[Collected data entries]

# # # # # # #

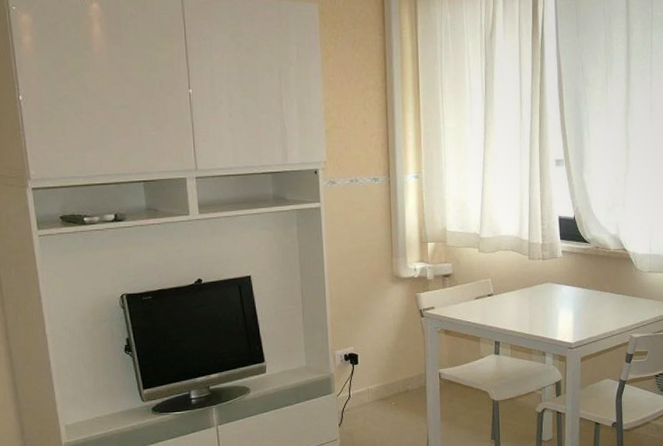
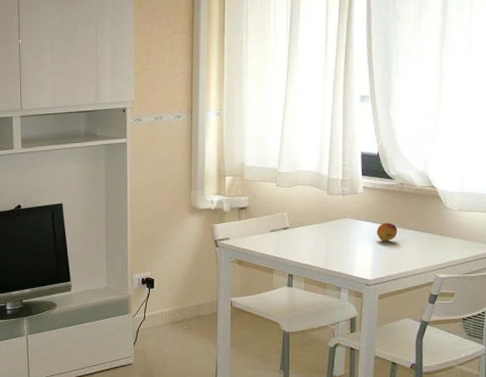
fruit: none [576,285,595,305] -> present [376,222,398,242]

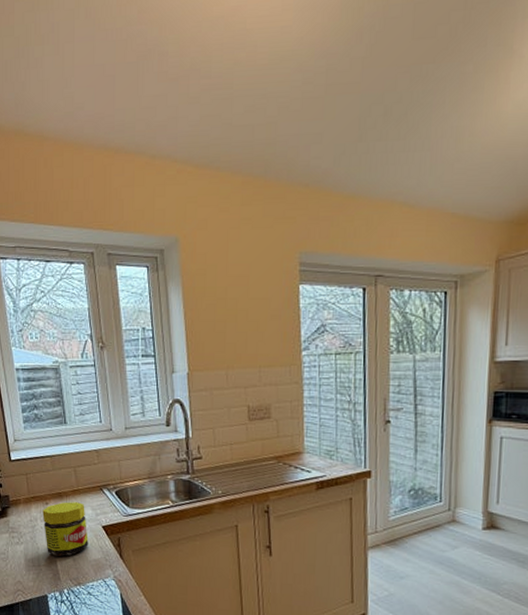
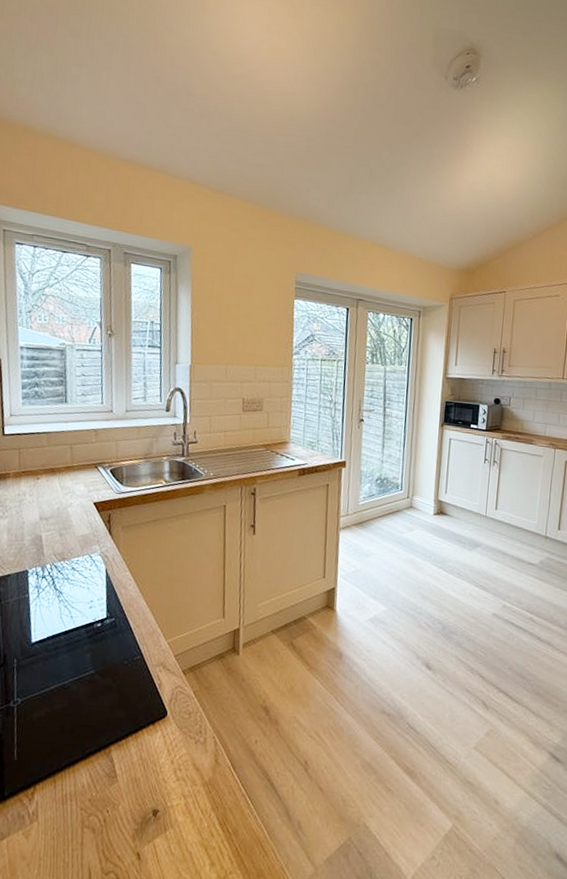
jar: present [42,502,88,556] -> none [32,477,78,531]

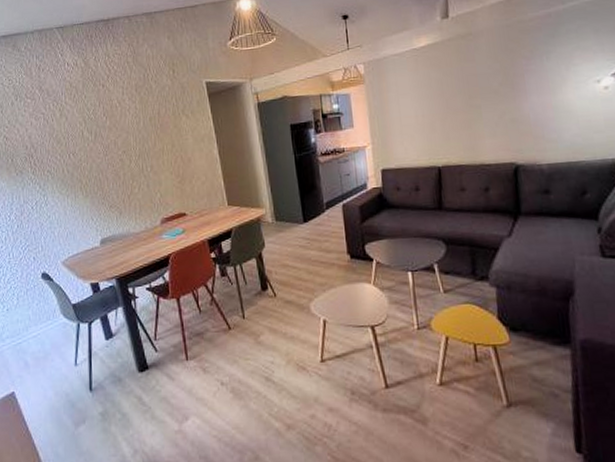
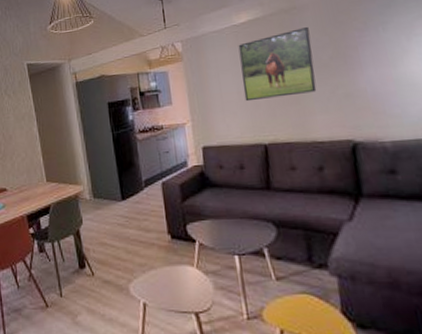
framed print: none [417,54,487,126] -> present [238,27,317,102]

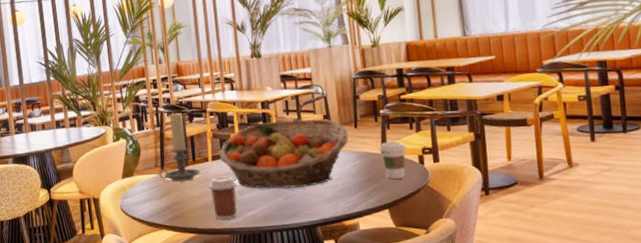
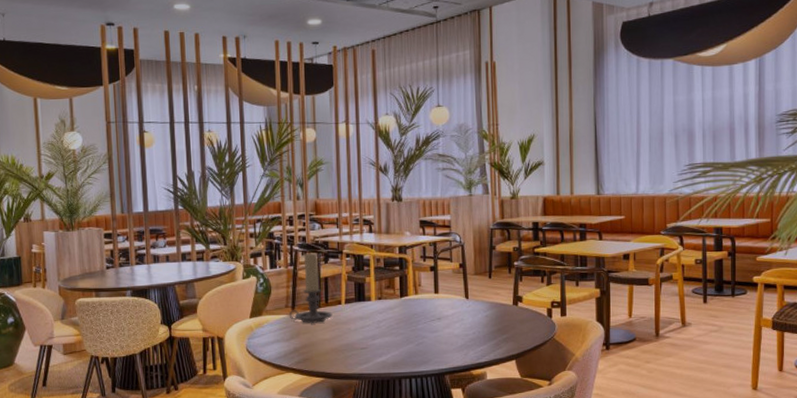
coffee cup: present [208,176,238,219] -> none [339,320,370,364]
fruit basket: present [219,119,349,189] -> none [352,266,482,335]
coffee cup: present [379,141,407,179] -> none [510,293,537,330]

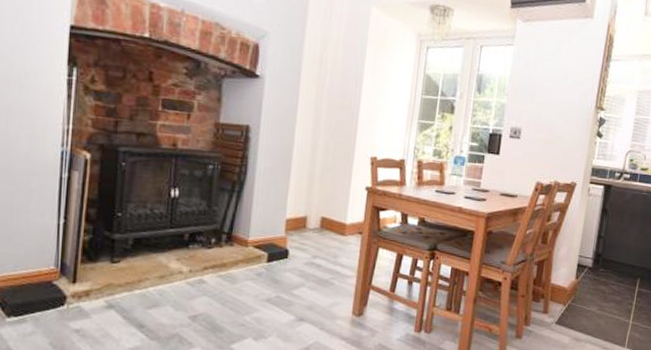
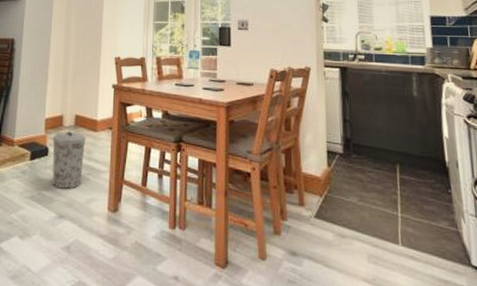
trash can: none [292,233,333,293] -> present [52,131,86,189]

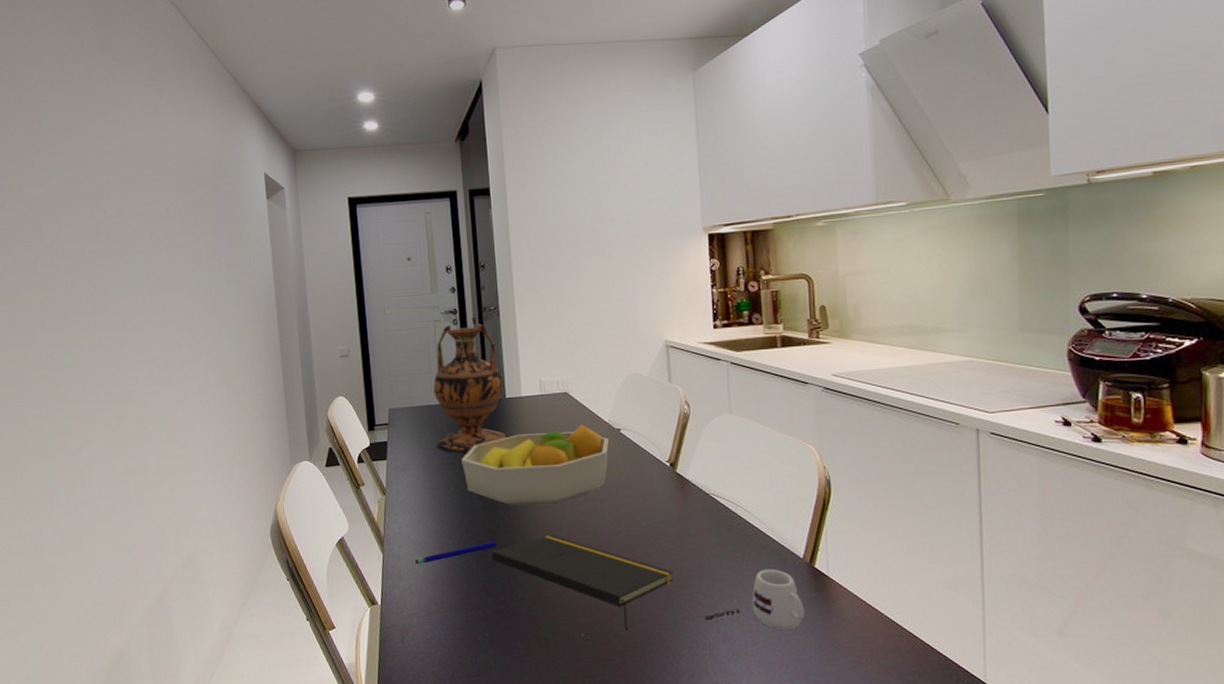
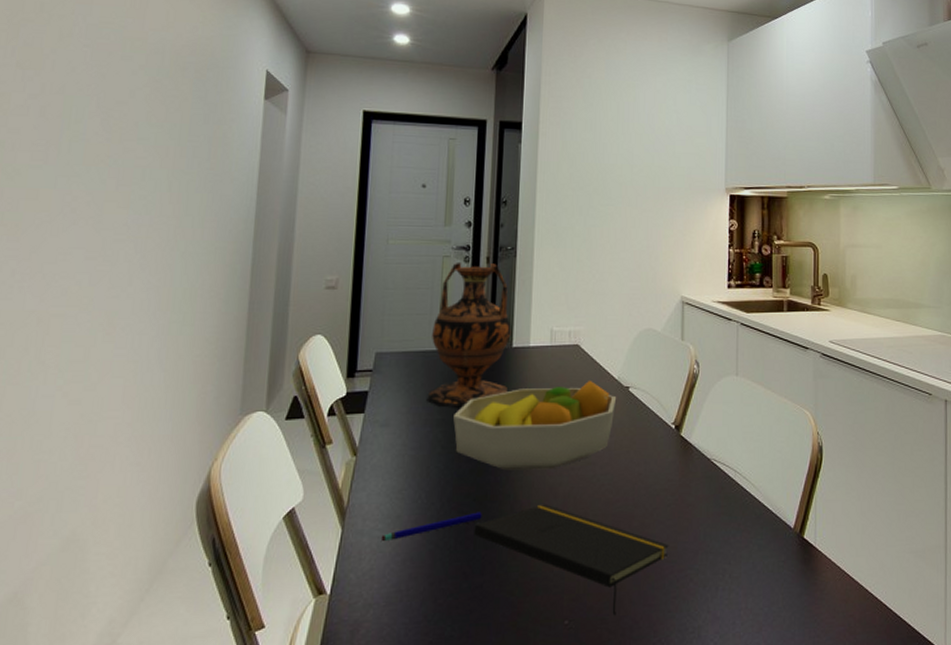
mug: present [704,569,805,629] -> none [695,540,791,606]

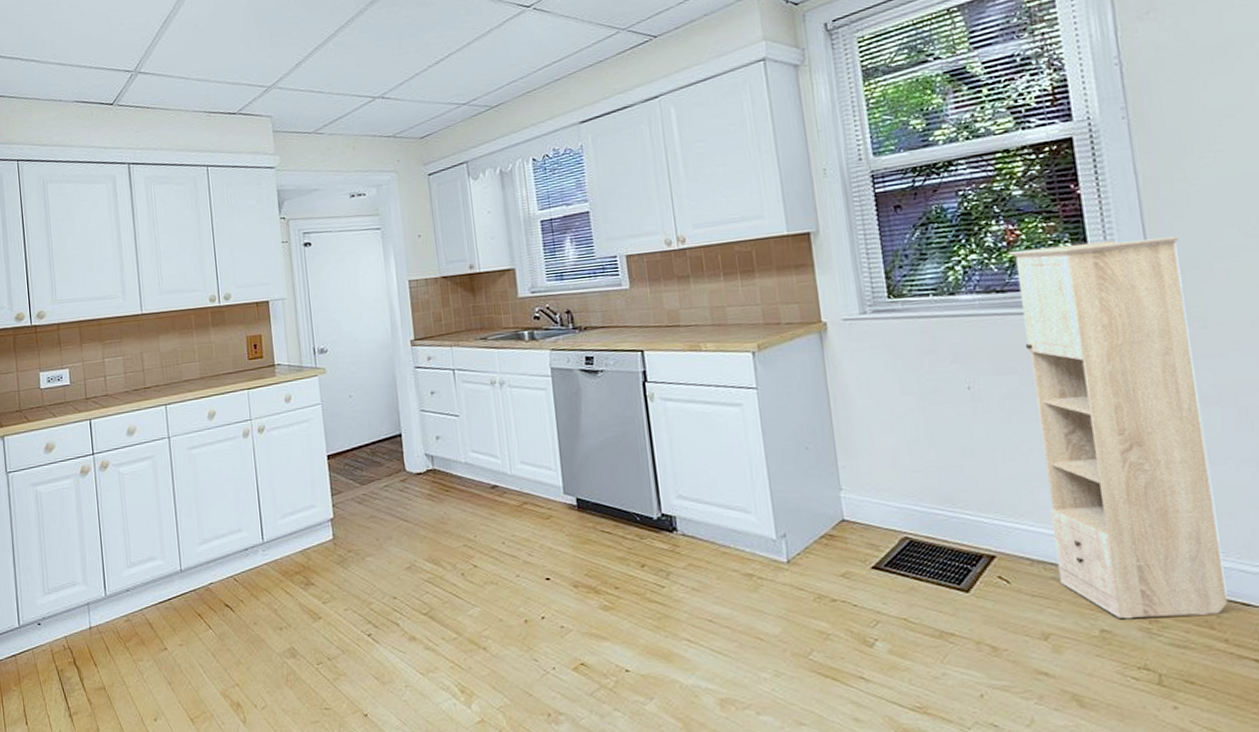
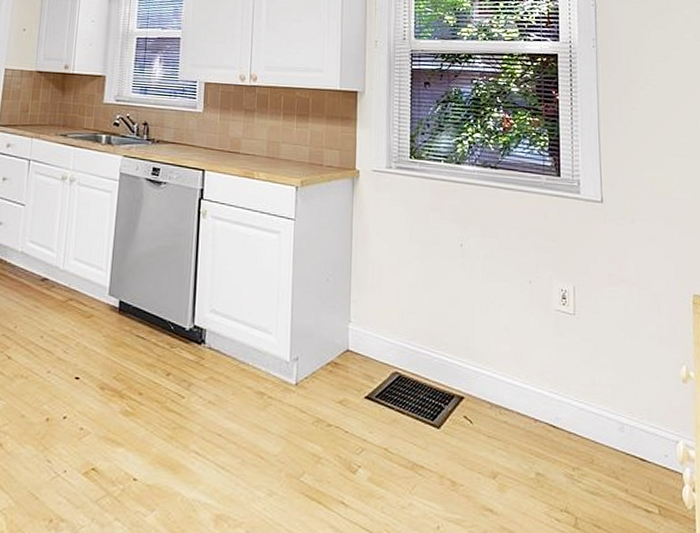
storage cabinet: present [1007,236,1228,619] -> none [503,135,630,466]

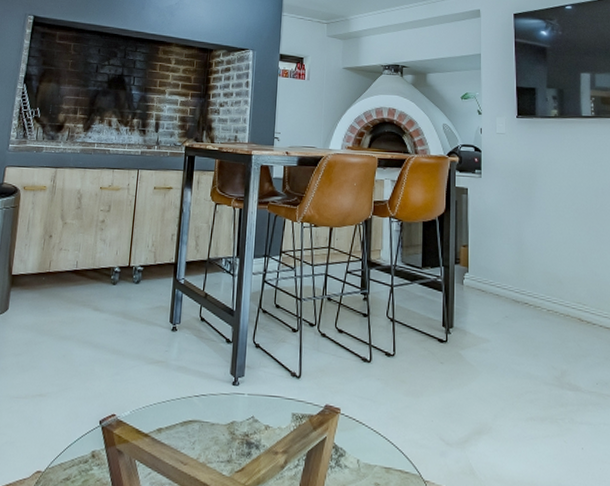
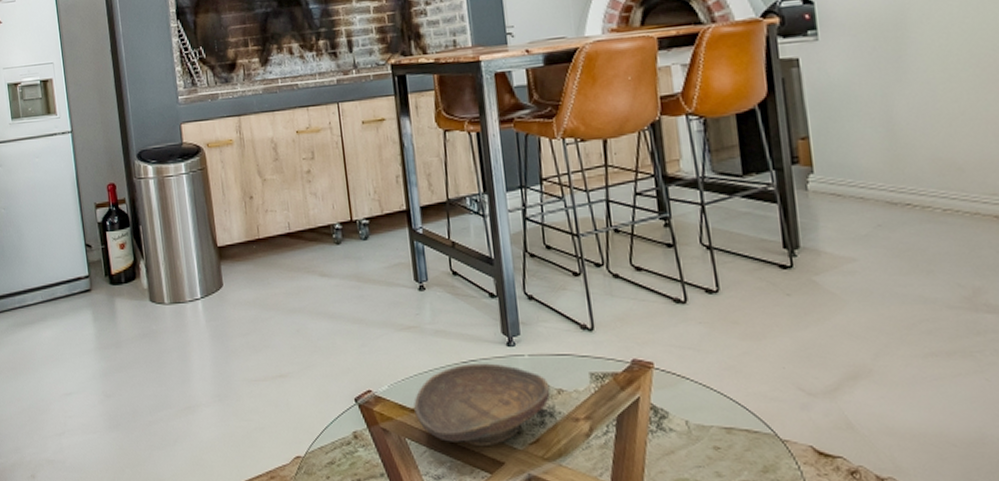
decorative bowl: none [148,397,260,472] -> present [414,363,551,446]

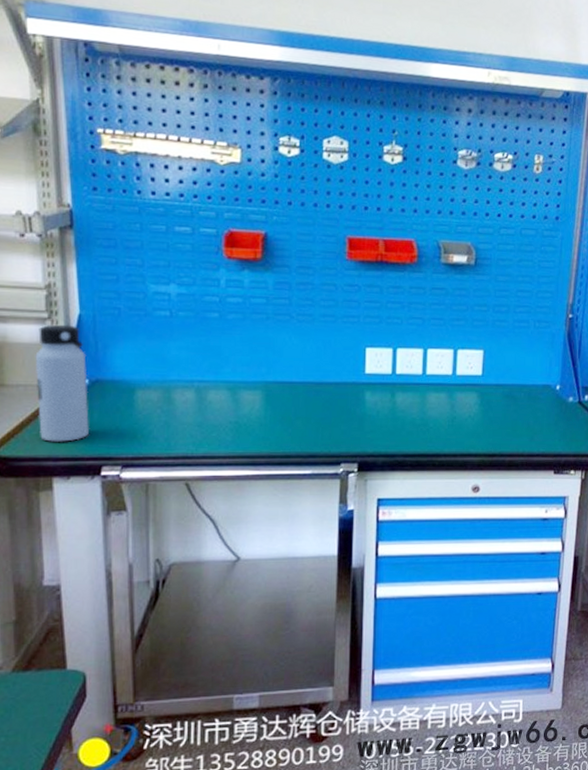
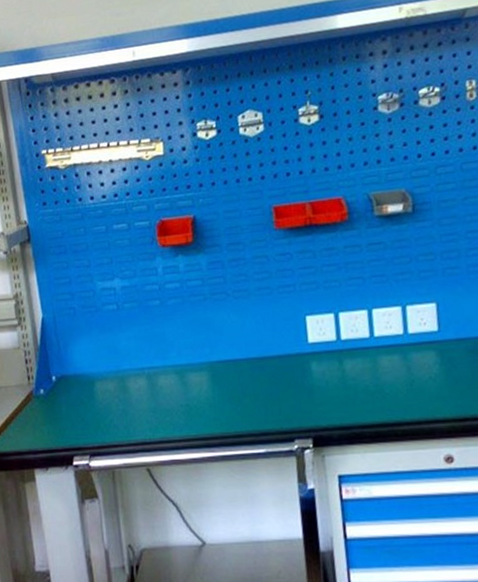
water bottle: present [35,324,90,442] -> none [11,328,61,436]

# # # # # # #

_PROBLEM DETAILS:_ Please output only the lines running from the one that holds "trash can: none" through the last line of the entries, both ends included, without any images.

_RESPONSE BELOW:_
trash can: none [292,233,333,293] -> present [52,131,86,189]

mug: present [704,569,805,629] -> none [695,540,791,606]

storage cabinet: present [1007,236,1228,619] -> none [503,135,630,466]

decorative bowl: none [148,397,260,472] -> present [414,363,551,446]

water bottle: present [35,324,90,442] -> none [11,328,61,436]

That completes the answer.